Where an uncorrupt official is big news
Colleen Schneider of Winnipeg heard Rick's interview with Mohamed Ahmed Noor, the mayor of Mogadishu, on the July 7 Dispatches program, and recalled this story of her own.
I was so impressed by the bravery of Mohamed Noor in taking on the most dangerous city in the world and addressing its overwhelming problems head on. This story made me think of a fellow that we encountered in a tiny customs/border office on the Zaire/Uganda border 17 years ago. We had entered Zaire through Burundi and had experienced the most conspicuous corruption I had ever witnessed. During our short time in Zaire, we had been shaken down by numerous young soldiers who had set up their own posts to get money and had our passports taken away during a domestic boat trip on Lake Kivu from Bukavu to Goma. So, when the time had come to leave, we braced ourselves for more of the same.
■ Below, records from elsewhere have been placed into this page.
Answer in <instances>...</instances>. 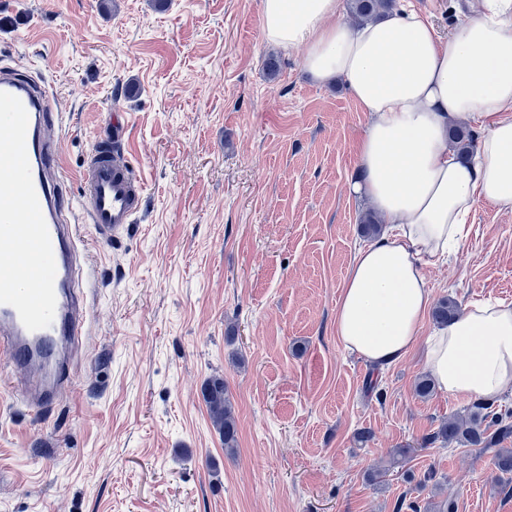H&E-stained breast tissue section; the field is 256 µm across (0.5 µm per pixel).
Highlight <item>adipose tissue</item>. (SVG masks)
I'll list each match as a JSON object with an SVG mask.
<instances>
[{"label":"adipose tissue","mask_w":512,"mask_h":512,"mask_svg":"<svg viewBox=\"0 0 512 512\" xmlns=\"http://www.w3.org/2000/svg\"><path fill=\"white\" fill-rule=\"evenodd\" d=\"M269 43L304 47L320 84L342 81L368 125L351 184L384 230L359 248L336 308V334L371 367L404 358L432 290L425 274L466 241L477 203L512 209V0H479L448 39L409 9L361 25L339 0H261ZM480 133L461 163L449 125ZM427 372L461 400L512 388V306L474 302L427 341Z\"/></svg>","instance_id":"ef3b65f1"}]
</instances>
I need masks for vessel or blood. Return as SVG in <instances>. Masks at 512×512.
Here are the masks:
<instances>
[{"mask_svg": "<svg viewBox=\"0 0 512 512\" xmlns=\"http://www.w3.org/2000/svg\"><path fill=\"white\" fill-rule=\"evenodd\" d=\"M42 83L0 64V340L7 363L23 370L19 395L34 409L53 407L66 390V344L85 334L88 308L75 288L80 223L111 243L129 228L143 186L118 144L122 116L79 172L81 202L68 203L50 132L57 111Z\"/></svg>", "mask_w": 512, "mask_h": 512, "instance_id": "1", "label": "vessel or blood"}]
</instances>
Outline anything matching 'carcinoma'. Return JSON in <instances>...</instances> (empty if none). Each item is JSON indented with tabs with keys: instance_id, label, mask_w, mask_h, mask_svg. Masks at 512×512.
<instances>
[{
	"instance_id": "cac0c4a2",
	"label": "carcinoma",
	"mask_w": 512,
	"mask_h": 512,
	"mask_svg": "<svg viewBox=\"0 0 512 512\" xmlns=\"http://www.w3.org/2000/svg\"><path fill=\"white\" fill-rule=\"evenodd\" d=\"M396 0H348V10L357 21L377 20L391 12ZM449 140L458 149L462 158L473 153L475 137L471 131L450 126ZM461 314V306L453 298L438 302L432 317L439 326H446ZM203 396L210 418L224 441V451L235 452L238 443L237 422L228 386L221 376L209 378L203 388ZM512 441V417L496 409L495 402L476 400L467 414H454L443 421L437 431L425 438L423 447L436 442L444 445L457 443L474 448L494 450V466L502 474L512 475V448L505 444Z\"/></svg>"
}]
</instances>
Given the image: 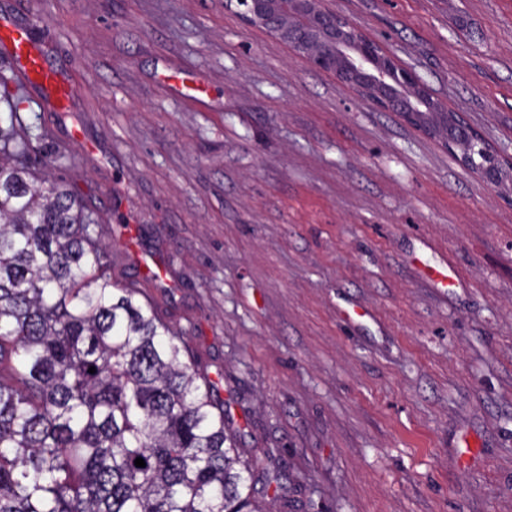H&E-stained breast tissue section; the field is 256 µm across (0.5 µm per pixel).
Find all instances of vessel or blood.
<instances>
[{"label":"vessel or blood","mask_w":512,"mask_h":512,"mask_svg":"<svg viewBox=\"0 0 512 512\" xmlns=\"http://www.w3.org/2000/svg\"><path fill=\"white\" fill-rule=\"evenodd\" d=\"M43 33L40 21L22 22L10 12L0 13V56L17 87L36 92L43 105L61 112L70 109L75 87L52 63Z\"/></svg>","instance_id":"1"}]
</instances>
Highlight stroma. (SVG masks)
I'll return each instance as SVG.
<instances>
[{"mask_svg":"<svg viewBox=\"0 0 512 512\" xmlns=\"http://www.w3.org/2000/svg\"><path fill=\"white\" fill-rule=\"evenodd\" d=\"M328 2L512 154V0ZM2 9L45 19L76 89L59 117L0 62L31 158L95 207L113 281L258 465L279 450L309 512H512L511 167L488 183L224 0Z\"/></svg>","mask_w":512,"mask_h":512,"instance_id":"stroma-1","label":"stroma"}]
</instances>
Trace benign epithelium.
<instances>
[{
  "label": "benign epithelium",
  "instance_id": "obj_1",
  "mask_svg": "<svg viewBox=\"0 0 512 512\" xmlns=\"http://www.w3.org/2000/svg\"><path fill=\"white\" fill-rule=\"evenodd\" d=\"M242 7L250 27L266 31L302 53L315 69L351 85L380 110L398 112L415 125L433 120L432 134L463 149V159L484 156L480 175H503L499 153L471 131L453 109L435 99L415 72L380 42L326 5V0H226Z\"/></svg>",
  "mask_w": 512,
  "mask_h": 512
}]
</instances>
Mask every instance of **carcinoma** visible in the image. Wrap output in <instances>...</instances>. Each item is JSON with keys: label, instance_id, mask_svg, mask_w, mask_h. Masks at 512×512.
I'll list each match as a JSON object with an SVG mask.
<instances>
[{"label": "carcinoma", "instance_id": "cac0c4a2", "mask_svg": "<svg viewBox=\"0 0 512 512\" xmlns=\"http://www.w3.org/2000/svg\"><path fill=\"white\" fill-rule=\"evenodd\" d=\"M20 127L0 112V512H274L286 467L254 478L207 368L112 281L94 208Z\"/></svg>", "mask_w": 512, "mask_h": 512}]
</instances>
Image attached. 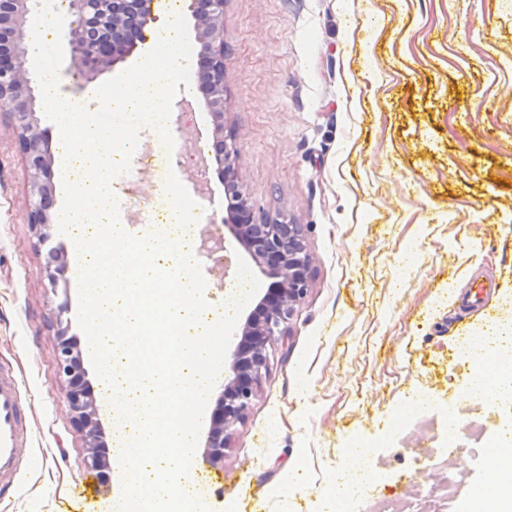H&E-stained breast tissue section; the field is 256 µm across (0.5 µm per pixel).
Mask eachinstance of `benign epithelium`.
<instances>
[{
  "label": "benign epithelium",
  "mask_w": 512,
  "mask_h": 512,
  "mask_svg": "<svg viewBox=\"0 0 512 512\" xmlns=\"http://www.w3.org/2000/svg\"><path fill=\"white\" fill-rule=\"evenodd\" d=\"M226 0H191L199 60L196 79L213 121L212 143L204 165H214L227 195L224 224L236 242L274 280L246 318L240 340L225 363L224 387L216 399L207 432L203 458L216 465L224 461V448L233 427L241 422L267 372V349L283 335L297 307L305 299L312 273V257L301 224L255 217L254 205L240 189L235 171L236 138L224 133V4ZM39 0H0V112L13 119L30 174V224L39 231L49 223L53 205V168L50 140L36 115L32 73L17 66L27 54L24 43L26 17ZM156 21L151 0H71L68 23L75 70L103 71L126 58L141 30ZM47 278L57 286L65 272L62 251H49ZM67 308L56 316V377L66 384V401L72 419L85 438L86 462L96 471L109 463L97 418L93 388L75 343L68 337Z\"/></svg>",
  "instance_id": "obj_1"
}]
</instances>
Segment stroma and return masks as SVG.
I'll return each instance as SVG.
<instances>
[{"label": "stroma", "instance_id": "1", "mask_svg": "<svg viewBox=\"0 0 512 512\" xmlns=\"http://www.w3.org/2000/svg\"><path fill=\"white\" fill-rule=\"evenodd\" d=\"M137 42L112 71L88 72L66 96L98 106L97 87L149 49ZM224 129L237 137V180L257 211L305 227L308 293L267 350L268 368L224 451L205 468L208 512H327L324 474L349 440L386 425L416 387L454 396L475 365L460 337L512 323V0H226ZM176 139L164 170L197 202L199 229L224 236L216 170ZM29 172L0 112V366L14 370L32 413L16 488L0 512H106L121 490L112 422L98 409L110 476L85 463V441L56 378L54 316L66 306L78 347L72 277L50 288L48 251L75 248L29 222ZM416 264L397 280V258ZM492 282L467 306L470 281ZM382 459L391 487L435 491L405 448Z\"/></svg>", "mask_w": 512, "mask_h": 512}]
</instances>
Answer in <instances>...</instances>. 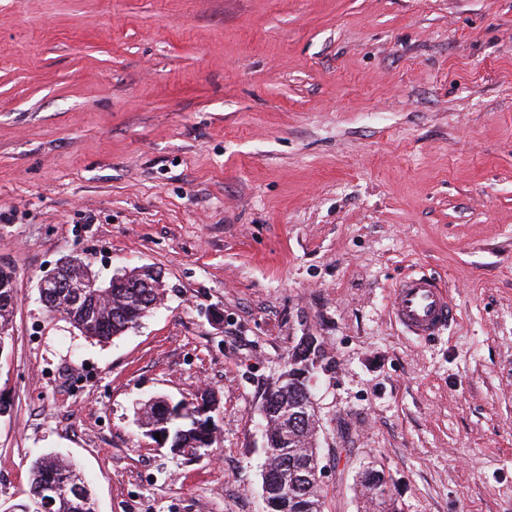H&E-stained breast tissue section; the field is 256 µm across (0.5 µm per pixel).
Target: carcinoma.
Returning <instances> with one entry per match:
<instances>
[{"instance_id":"cac0c4a2","label":"carcinoma","mask_w":512,"mask_h":512,"mask_svg":"<svg viewBox=\"0 0 512 512\" xmlns=\"http://www.w3.org/2000/svg\"><path fill=\"white\" fill-rule=\"evenodd\" d=\"M11 279V272L0 269V332L10 330L16 308L17 292ZM110 298L112 307L108 312L98 311V304L91 303L82 314L70 309L68 296L57 294L48 299L49 312L72 316L77 321L91 318V339L105 343L136 328L163 300L164 288H128L119 284L113 286ZM310 363L309 343L301 339L288 350V369L281 381L262 400L265 448L272 452L262 476V489L270 493L268 512H323L320 484L312 473L319 449L306 447V436L319 427V417L300 380V373ZM215 411V396L204 389L191 401H152L139 427L144 437L168 448L170 454L199 459L216 444ZM157 433L162 439L155 438ZM76 486L86 493L82 504L72 497ZM49 494L55 499V512H96L83 478L72 464L57 457L35 461L28 498L15 505V512H38V505Z\"/></svg>"}]
</instances>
We entered a small wooden building that was organized, clean, and efficiently run by an older gentlemen dressed in a suit. We pulled out our passports (with our wallets at the ready) and presented them to a fellow behind a table Our passports were stamped and we were bid adieu. My husband and I were flabbergasted. Here in the middle of the jungle (literally) was the most well-run government office in all of Zaire - thanks to this man. He had obviously made a very conscious decision to run a corruption-free border office. This was another example of bravery in a corrupt and disorganized state. It really brought home the idea that one person really can make a difference, as cliche as it sounds.